A Few New Twists on Not-So-Old Tools
When it comes to visualizing and analyzing data, a number of researchers are stretching the boundaries of currently available technologies into novel application areas. For example, Michael Liebman, director of computational biology and biomedical informatics at the Abramson Cancer Center of the University of Pennsylvania, is using LexiQuest Mine text-mining software from SPSS to mine the biomedical literature and build an ontology of breast development to support breast cancer research. “Disease is a process,” said Liebman, but medical ontologies like UMLS only have terms for physiological function or pathological function — not the process itself. In an effort to quantify information such as aging and environmental factors that also play a role in disease, Liebman and his team mined a 140-gigabyte database of full-length journal articles to generate a “concept map” of physiological development. The result, which Liebman dubbed a “tempology” because it has a temporal component, takes the traditional “is a” and “part of” terms of the Gene Ontology and turns them into “when is a” and “when part of,” he said. His team is using the new ontology in combination with GO and information on cancer progression to inform its search for diagnostic biomarkers that are “mechanistic, not correlative,” Liebman said.

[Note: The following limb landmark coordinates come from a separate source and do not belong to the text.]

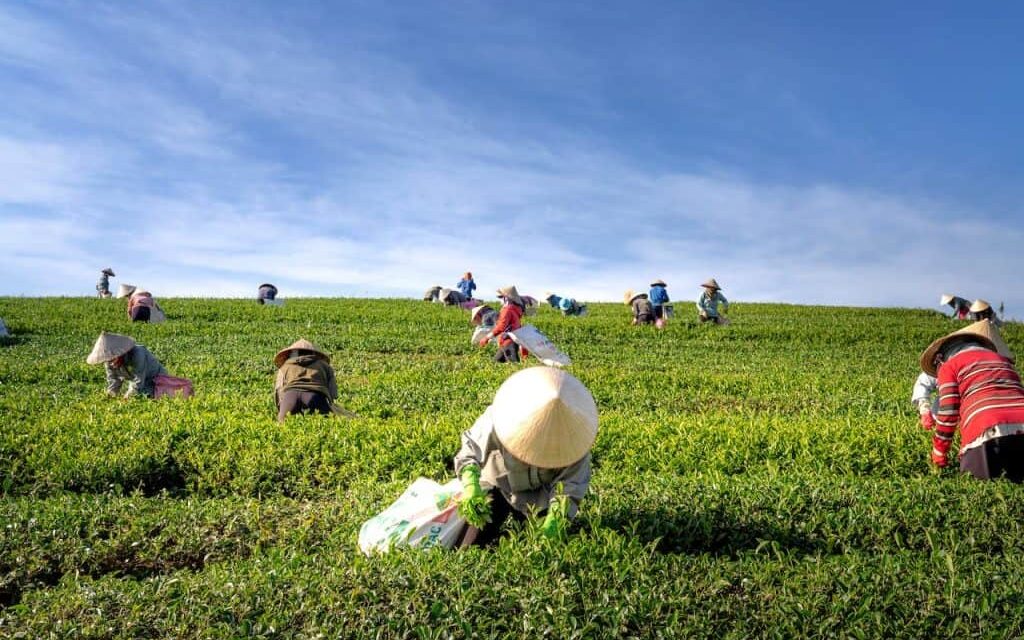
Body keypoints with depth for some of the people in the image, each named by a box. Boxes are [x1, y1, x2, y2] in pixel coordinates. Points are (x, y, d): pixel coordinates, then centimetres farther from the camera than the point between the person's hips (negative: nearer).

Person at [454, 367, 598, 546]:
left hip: (541, 495, 1)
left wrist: (556, 517, -41)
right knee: (475, 540, -6)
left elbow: (570, 484, -25)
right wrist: (470, 486, -39)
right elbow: (471, 449, -23)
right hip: (499, 484, -1)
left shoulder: (573, 434, -29)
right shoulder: (498, 419, -33)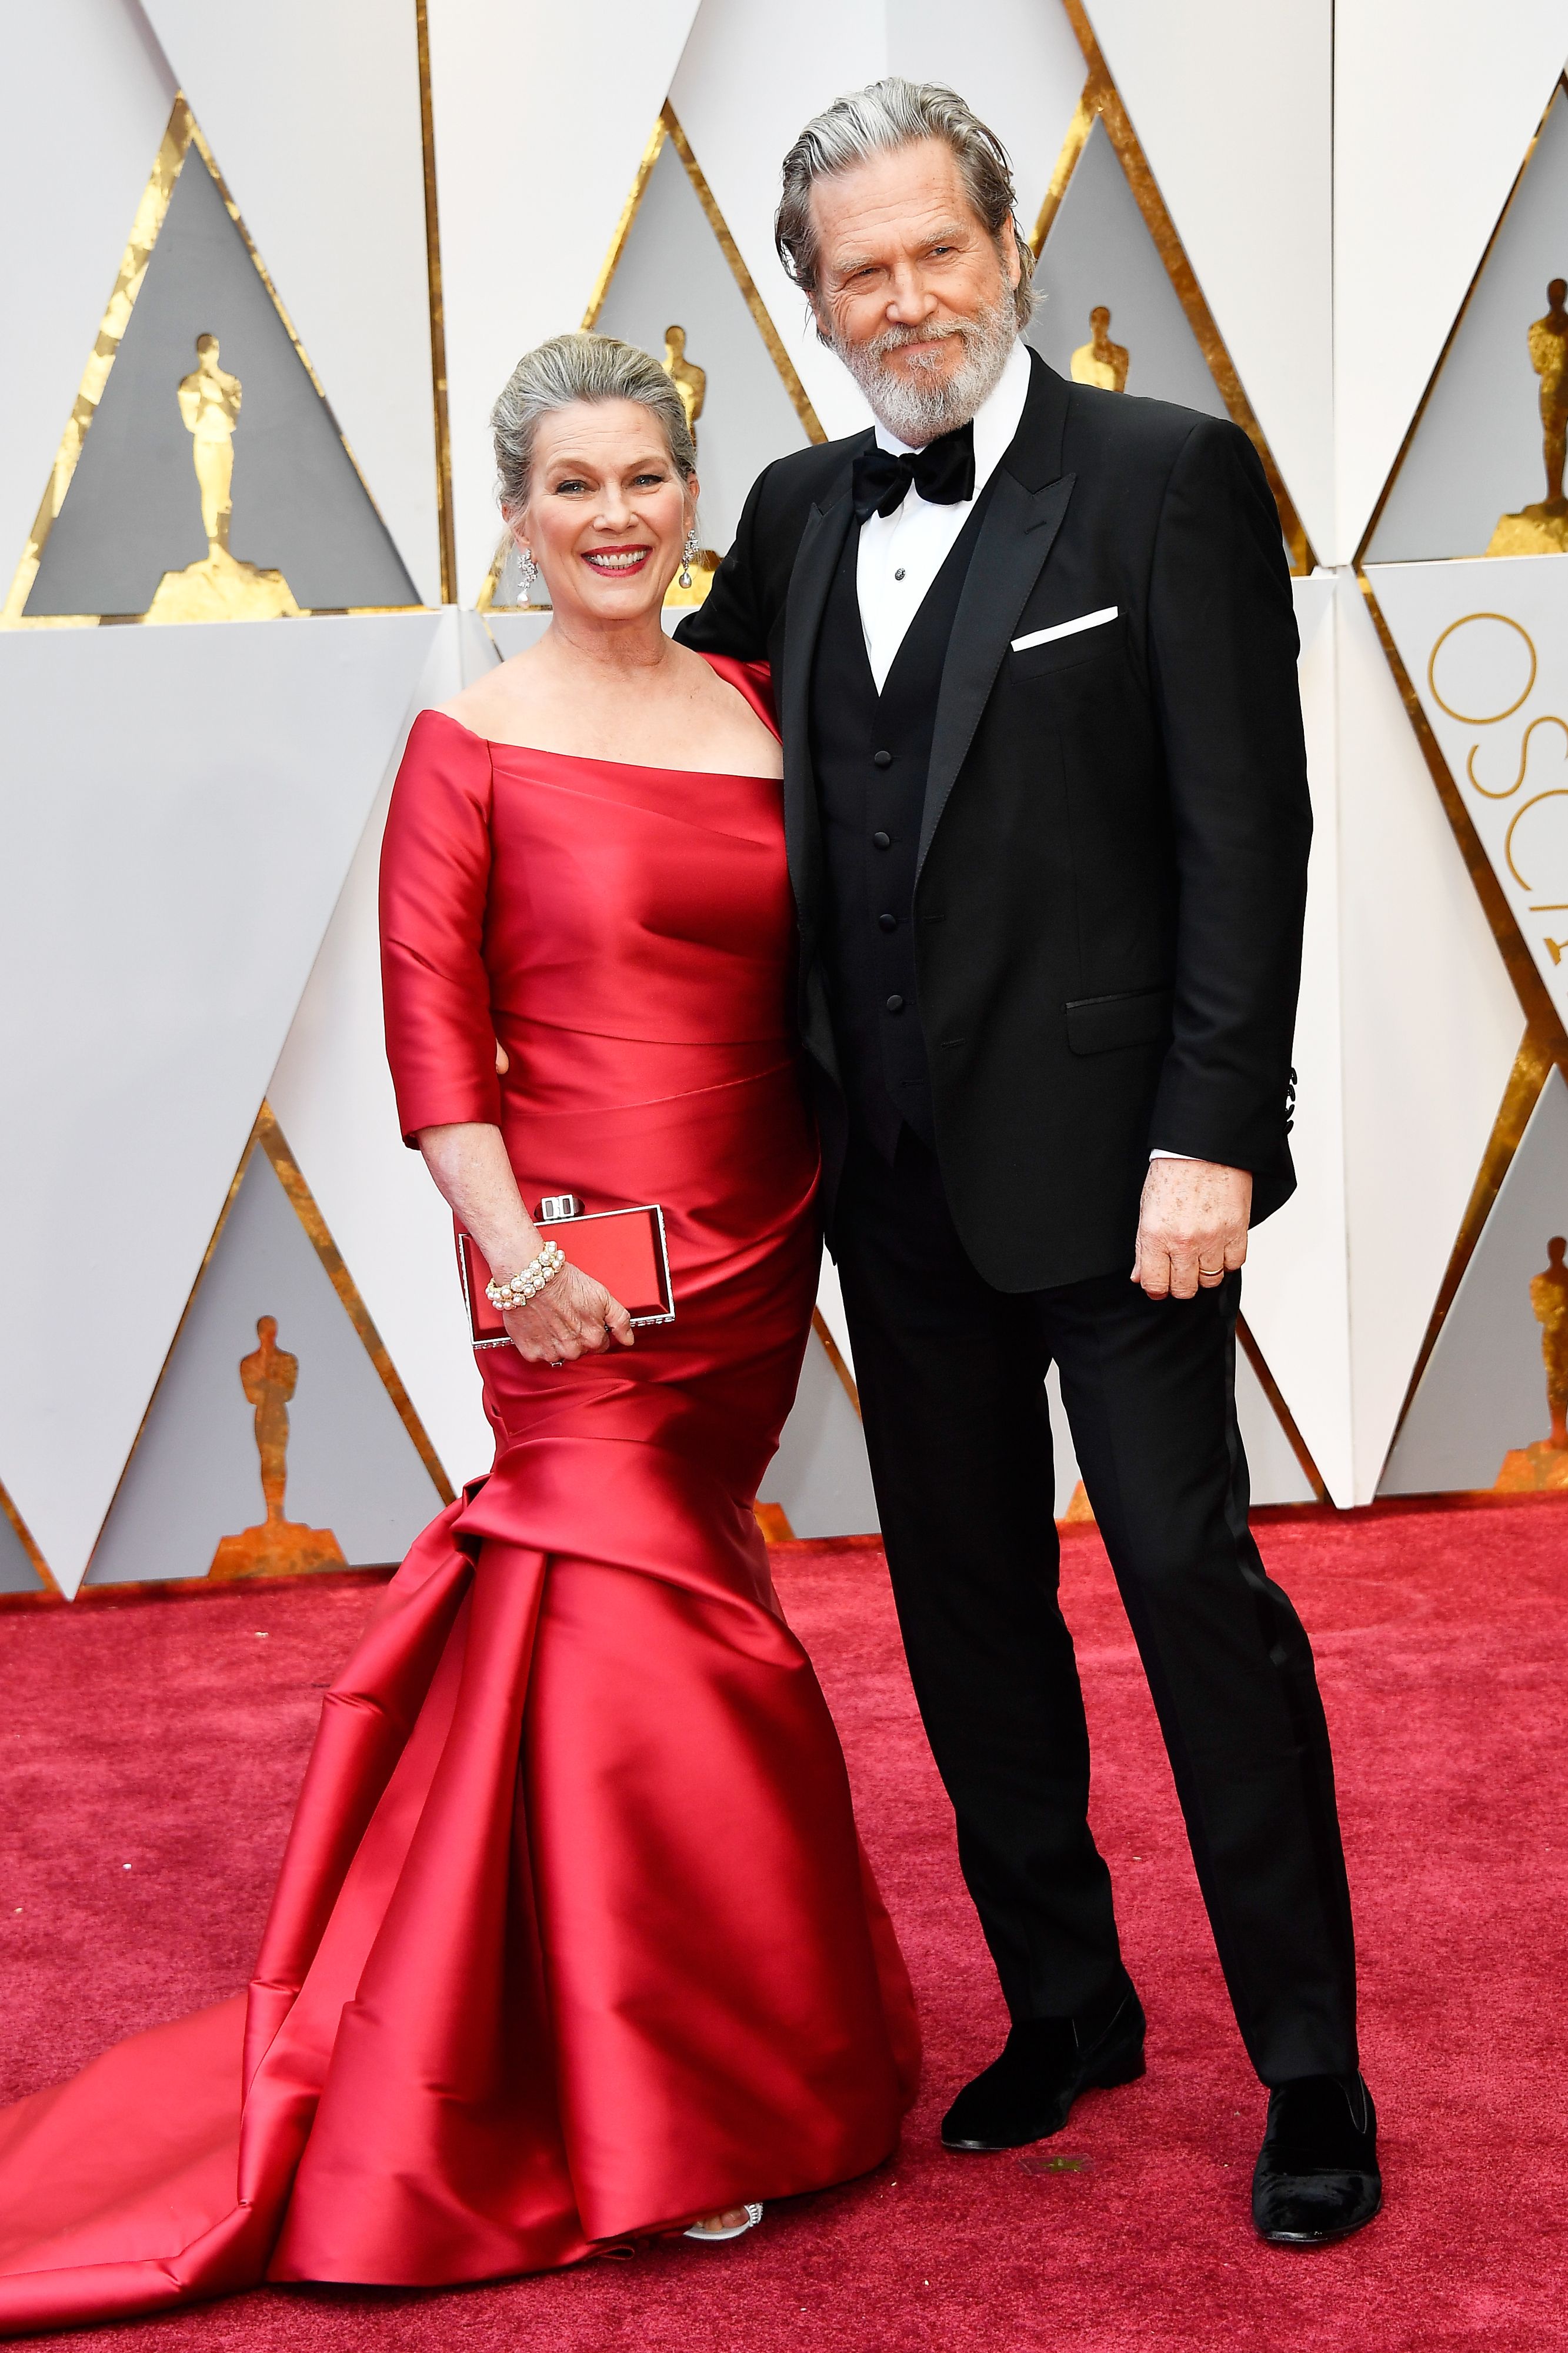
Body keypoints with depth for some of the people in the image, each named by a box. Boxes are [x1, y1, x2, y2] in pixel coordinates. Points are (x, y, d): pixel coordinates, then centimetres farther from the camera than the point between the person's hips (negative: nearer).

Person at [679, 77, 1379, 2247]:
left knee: (1195, 1580, -3)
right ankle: (1068, 2006, 29)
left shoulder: (1167, 479, -5)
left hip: (1104, 1154, -6)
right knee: (968, 1603, 13)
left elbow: (1244, 830, -10)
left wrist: (1209, 1139, -17)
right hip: (899, 1169, 6)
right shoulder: (801, 514, 11)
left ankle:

In another twist on text-mining technology, Damien Chaussabel, a research investigator at the National Institute of Allergy and Infectious Disease, described how he is using WordStat, a text-mining program from Provalis Research, to extract co-occurring terms from Medline abstracts, filter them by relevance, and assign frequency values to them. Then, Chaussabel said, he feeds the Excel table of genes and term occurrences into the TreeView clustering software package to create a heat map for mining functional relationships. “You can find new groups of genes associated by keywords by visually browsing the heat map,” Chaussabel said. By placing the literature profiling map in the same view as the gene expression profiling map for the same set of genes, it’s possible to predict possible functions for genes that do not appear in the literature at all just by seeing where they land after clustering, he said.
Another novel use for clustering software came from Andre Nantel, research officer at the Biotechnology Research Institute at the National Research Council of Canada, who is using GeneSpring to visualize thousands of cross-species BlastP searches. By substituting the gene expression ratios with the E-values, or similarity scores for the BlastP searches, Nantel could easily compare the homology of the yeast proteome against eight other proteomes using self-organizing maps, heat maps, and other tools in the GeneSpring package, he said.
For those looking for the next level of visualization tools, Georges Grinstein from the University of Massachusetts, Lowell, said that his RadViz high-dimensional radial visualization software — the underlying technology that launched the now-defunct AnVil — would be publicly available in February. The package will contain over 70 visualization tools for multidimensional analysis, Grinstein said, but the novelty of the technology is not without a price. When asked if the package would be user-friendly, Grinstein answered bluntly, “No.”